There isn't anything else mentioning De Morgan's Laws. I will try to copy and paste from Microsoft Word so I can get the symbols correct when I write them down.

These equivalences, while correct, have nothing to do with De Morgan's law.

Could you say how many completed examples from your textbook or lecture notes that deal with proving equivalences like the one in post #1 have you seen and understood? Look specifically at applications of De Morgan's law. Then do the same for ~(~p \/ q), which is a subformula of (p ^ (~(~p V q))) V (p ^ q).

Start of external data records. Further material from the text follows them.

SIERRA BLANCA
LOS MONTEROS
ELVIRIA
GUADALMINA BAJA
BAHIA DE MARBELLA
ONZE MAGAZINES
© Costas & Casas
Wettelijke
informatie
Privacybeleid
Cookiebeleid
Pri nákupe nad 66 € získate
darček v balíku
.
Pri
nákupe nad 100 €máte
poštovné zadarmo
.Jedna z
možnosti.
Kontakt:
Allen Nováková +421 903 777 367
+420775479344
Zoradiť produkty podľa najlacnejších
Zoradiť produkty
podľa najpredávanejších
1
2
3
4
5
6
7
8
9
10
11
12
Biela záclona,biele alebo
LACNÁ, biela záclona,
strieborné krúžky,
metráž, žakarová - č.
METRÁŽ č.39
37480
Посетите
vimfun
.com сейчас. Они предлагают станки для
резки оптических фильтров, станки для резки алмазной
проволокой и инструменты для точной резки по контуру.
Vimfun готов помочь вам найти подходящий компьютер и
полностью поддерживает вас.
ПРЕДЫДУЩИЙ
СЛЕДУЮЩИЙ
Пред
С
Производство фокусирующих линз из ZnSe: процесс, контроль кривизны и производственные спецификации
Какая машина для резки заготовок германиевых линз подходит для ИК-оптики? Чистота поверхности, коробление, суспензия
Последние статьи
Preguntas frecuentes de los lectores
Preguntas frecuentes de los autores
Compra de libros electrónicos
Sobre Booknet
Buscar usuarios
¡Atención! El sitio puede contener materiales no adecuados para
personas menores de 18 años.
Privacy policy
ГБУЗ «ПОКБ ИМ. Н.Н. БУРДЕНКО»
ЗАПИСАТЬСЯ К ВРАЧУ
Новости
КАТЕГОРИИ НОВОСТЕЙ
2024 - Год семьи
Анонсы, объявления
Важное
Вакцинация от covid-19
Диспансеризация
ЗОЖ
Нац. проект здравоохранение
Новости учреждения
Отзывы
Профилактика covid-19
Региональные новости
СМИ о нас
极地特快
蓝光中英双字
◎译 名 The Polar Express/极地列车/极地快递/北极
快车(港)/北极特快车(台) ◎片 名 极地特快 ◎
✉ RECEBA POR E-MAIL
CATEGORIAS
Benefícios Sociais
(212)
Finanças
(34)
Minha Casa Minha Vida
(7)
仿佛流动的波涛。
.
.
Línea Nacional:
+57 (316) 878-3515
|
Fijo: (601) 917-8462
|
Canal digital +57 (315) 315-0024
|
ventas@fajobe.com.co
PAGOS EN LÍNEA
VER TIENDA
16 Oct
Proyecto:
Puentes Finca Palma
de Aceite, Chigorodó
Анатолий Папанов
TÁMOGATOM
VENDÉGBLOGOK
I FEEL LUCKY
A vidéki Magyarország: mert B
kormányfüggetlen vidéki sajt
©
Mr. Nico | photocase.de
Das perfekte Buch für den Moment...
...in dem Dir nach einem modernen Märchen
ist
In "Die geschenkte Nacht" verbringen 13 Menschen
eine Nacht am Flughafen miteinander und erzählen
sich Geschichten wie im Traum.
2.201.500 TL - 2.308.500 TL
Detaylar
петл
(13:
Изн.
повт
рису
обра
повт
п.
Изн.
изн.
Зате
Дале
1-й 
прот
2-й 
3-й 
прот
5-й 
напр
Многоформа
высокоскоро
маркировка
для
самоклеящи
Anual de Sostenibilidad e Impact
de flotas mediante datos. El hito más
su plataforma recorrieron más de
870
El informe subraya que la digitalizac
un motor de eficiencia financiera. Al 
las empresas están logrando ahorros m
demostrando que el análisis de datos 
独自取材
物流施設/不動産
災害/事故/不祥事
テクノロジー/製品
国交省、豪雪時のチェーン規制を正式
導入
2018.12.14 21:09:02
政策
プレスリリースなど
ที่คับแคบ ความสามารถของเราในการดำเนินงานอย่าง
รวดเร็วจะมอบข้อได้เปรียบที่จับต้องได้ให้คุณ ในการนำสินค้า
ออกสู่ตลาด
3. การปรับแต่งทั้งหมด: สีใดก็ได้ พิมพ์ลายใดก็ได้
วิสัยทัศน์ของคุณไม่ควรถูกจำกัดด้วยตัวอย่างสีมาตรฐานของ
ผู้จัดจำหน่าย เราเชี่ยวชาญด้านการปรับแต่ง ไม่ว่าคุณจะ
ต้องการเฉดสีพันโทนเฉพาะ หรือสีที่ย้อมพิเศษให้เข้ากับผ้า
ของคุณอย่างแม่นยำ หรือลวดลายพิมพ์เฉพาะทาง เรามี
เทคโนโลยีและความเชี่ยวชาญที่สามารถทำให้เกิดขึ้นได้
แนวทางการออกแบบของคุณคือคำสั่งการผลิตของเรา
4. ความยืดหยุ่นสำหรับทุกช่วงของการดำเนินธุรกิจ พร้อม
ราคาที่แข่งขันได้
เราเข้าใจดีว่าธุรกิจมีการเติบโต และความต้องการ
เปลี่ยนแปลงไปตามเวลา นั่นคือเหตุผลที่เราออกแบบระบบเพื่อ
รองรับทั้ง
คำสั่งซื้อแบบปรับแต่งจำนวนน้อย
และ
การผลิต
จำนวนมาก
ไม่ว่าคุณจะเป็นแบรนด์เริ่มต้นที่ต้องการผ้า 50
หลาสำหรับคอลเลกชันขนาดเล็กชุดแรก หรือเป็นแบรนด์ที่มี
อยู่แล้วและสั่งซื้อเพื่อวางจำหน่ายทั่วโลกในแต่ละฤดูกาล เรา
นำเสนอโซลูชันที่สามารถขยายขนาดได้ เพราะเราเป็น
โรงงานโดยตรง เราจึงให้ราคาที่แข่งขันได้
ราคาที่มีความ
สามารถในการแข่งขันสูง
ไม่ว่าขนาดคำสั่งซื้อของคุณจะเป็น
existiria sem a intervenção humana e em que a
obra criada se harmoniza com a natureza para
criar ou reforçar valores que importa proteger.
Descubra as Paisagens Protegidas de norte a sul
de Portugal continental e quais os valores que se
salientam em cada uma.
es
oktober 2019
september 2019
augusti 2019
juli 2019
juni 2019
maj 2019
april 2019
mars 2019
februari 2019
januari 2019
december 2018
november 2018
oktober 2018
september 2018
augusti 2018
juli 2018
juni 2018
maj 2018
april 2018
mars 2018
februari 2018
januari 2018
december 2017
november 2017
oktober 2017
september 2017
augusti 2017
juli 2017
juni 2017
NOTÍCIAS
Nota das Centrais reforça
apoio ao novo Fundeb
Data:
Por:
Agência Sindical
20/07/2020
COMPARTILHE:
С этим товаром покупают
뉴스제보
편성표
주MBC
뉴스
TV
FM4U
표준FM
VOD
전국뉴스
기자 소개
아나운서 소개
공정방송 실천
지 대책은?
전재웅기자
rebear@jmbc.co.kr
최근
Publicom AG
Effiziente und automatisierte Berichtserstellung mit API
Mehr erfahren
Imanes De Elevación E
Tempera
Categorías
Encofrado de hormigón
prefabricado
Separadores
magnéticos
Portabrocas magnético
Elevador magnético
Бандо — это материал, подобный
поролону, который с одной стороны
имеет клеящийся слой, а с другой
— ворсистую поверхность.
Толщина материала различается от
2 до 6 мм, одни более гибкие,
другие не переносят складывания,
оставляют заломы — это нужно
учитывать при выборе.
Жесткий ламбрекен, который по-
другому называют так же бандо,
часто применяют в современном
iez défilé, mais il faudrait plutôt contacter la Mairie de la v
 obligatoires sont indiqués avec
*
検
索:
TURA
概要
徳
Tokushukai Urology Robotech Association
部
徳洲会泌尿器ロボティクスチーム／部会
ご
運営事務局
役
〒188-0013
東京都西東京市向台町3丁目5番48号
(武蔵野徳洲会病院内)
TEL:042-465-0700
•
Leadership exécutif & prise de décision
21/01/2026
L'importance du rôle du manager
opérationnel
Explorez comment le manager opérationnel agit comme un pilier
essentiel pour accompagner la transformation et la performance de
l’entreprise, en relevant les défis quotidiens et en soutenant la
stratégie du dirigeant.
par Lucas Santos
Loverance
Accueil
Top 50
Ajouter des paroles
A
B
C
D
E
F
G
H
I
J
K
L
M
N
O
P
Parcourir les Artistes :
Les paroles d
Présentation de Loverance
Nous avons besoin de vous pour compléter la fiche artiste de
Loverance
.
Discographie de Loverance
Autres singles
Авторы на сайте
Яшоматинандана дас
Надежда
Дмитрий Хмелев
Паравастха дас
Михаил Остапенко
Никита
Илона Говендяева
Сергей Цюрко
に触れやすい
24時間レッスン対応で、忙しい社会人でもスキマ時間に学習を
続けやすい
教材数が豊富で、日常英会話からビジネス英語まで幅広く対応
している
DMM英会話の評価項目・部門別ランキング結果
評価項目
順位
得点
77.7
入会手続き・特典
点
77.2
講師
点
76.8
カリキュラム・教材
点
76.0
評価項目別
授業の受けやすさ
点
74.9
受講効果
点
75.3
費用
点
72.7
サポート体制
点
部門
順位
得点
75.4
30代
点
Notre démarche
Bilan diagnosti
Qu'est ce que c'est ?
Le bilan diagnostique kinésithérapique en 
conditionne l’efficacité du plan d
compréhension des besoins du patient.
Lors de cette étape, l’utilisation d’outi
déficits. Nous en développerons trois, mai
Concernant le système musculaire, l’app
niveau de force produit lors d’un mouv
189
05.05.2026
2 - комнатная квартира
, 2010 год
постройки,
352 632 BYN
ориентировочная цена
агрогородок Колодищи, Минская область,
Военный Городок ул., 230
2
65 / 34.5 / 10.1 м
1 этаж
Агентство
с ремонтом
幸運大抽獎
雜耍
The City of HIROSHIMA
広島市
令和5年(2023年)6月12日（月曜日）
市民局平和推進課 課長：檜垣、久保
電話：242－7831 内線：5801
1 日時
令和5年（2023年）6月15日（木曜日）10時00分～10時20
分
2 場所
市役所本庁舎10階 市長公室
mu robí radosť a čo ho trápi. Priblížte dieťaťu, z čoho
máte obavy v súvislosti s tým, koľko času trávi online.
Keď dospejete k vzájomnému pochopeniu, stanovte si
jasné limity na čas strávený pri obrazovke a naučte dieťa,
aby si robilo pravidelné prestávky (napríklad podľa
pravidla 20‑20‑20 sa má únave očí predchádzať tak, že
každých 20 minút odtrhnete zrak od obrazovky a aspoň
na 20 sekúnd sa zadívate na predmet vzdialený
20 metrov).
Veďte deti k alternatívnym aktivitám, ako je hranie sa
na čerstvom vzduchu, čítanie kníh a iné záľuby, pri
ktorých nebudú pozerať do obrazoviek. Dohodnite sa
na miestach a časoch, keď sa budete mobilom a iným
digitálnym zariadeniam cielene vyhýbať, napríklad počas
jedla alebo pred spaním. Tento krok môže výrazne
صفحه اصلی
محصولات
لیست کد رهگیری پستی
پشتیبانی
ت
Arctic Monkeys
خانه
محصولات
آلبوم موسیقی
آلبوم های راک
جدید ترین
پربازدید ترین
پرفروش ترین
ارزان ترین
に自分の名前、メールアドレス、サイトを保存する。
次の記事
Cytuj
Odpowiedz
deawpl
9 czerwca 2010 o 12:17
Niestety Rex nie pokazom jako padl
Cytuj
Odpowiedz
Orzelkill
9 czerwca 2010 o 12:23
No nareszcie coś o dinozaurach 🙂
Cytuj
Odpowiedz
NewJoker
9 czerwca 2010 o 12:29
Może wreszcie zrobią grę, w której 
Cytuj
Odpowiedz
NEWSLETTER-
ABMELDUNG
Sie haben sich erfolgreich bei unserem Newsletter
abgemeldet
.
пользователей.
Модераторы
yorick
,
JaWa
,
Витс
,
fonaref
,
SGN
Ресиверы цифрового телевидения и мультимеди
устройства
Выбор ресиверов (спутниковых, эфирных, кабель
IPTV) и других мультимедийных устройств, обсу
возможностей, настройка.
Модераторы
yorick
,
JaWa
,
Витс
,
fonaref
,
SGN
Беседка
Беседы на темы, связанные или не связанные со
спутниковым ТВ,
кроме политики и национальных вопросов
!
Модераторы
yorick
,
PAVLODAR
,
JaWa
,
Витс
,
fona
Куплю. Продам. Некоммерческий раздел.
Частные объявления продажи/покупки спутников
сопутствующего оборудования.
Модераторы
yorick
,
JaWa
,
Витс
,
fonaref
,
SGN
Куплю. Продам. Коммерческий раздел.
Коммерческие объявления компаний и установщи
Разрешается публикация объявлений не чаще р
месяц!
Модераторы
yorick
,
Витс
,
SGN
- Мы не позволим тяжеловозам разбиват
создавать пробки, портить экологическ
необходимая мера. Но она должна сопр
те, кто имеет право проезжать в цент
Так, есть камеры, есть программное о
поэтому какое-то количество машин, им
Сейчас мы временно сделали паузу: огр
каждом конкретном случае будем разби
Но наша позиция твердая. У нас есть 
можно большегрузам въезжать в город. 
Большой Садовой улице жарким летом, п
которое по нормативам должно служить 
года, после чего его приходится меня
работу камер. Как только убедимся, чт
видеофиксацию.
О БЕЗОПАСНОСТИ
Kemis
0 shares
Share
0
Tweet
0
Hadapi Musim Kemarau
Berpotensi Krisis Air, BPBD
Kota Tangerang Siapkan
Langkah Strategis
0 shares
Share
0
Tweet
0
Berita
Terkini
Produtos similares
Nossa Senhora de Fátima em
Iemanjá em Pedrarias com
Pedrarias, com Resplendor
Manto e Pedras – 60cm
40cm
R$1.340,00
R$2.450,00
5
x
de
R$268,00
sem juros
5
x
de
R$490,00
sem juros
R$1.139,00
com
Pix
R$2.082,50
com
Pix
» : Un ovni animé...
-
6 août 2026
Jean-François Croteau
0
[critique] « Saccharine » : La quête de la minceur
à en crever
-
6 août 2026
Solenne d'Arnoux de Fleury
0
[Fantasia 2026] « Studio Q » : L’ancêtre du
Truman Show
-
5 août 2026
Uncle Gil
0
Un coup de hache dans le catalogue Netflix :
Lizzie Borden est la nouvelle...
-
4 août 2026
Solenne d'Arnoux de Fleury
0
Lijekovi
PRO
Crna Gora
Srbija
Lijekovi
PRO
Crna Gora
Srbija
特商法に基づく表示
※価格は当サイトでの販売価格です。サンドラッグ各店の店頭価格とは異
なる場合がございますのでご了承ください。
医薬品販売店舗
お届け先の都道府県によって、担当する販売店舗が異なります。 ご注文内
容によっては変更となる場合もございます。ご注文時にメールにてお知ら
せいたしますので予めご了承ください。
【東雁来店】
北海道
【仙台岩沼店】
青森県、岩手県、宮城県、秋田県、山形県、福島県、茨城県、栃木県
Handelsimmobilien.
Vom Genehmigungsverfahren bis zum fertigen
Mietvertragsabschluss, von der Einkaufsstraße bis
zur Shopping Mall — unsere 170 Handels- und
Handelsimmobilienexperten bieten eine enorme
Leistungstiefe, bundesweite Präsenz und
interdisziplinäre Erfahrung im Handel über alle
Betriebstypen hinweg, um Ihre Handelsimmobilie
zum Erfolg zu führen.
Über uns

And please consider the notation suggestion in post #4 or use LaTeX because otherwise your formulas are hard to read.
- - - Updated - - -

Thanks Soroban for showing me this!

Hello, Joystar1977!

$$\begin{array}{cccccccc} 1. & \bigg\{p \wedge \big[\sim(\sim\!p \vee q)\big]\bigg\} \vee (p \wedge q) && 1. & \text{Given} \\ 2. & \bigg\{p \wedge \big(p\: \wedge \sim\!q\big)\bigg\} \vee (p \wedge q) && 2. & \text{DeMorgan} \\ 3. & \bigg\{(p \wedge p)\: \wedge \sim\! q\bigg\} \vee (p \wedge q) && 3. & \text{Assoc.} \\ 4. & (p\: \wedge \sim\!q) \vee (p \wedge q) && 4. & s \wedge s \,=\,s \\ \\ 5. & p \wedge (\sim\!q \vee q) && 5. & \text{Distr.} \\ \\ 6. & p \wedge T && 6. & s \:\vee \sim\!s \,=\,T \\ \\ 7. & p && 7. & s \wedge T \,=\,s \end{array}$$

topsquark

Well-known member
MHB Math Helper

7. & p && 7. & s \wedge T \,=\,s \end{array}[/tex]
I know it's pretty obvious but I just want to make certain: $$\text{~} s \wedge s = T$$ represents "Tautology." Is this correct?

-Dan

Addendum: Whoops! I didn't see all of Joystar1977's last post. I didn't mean to butt in.

Evgeny.Makarov

Well-known member
MHB Math Scholar
I know it's pretty obvious but I just want to make certain: $$\text{~} s \wedge s = T$$ represents "Tautology." Is this correct?
No, in step 6 Soroban has $s\lor\neg s=T$, which means that the truth value of $s\lor\neg s$ is T (Truth) regardless of the truth value of $s$. By definition, $s\lor\neg s$ is a tautology.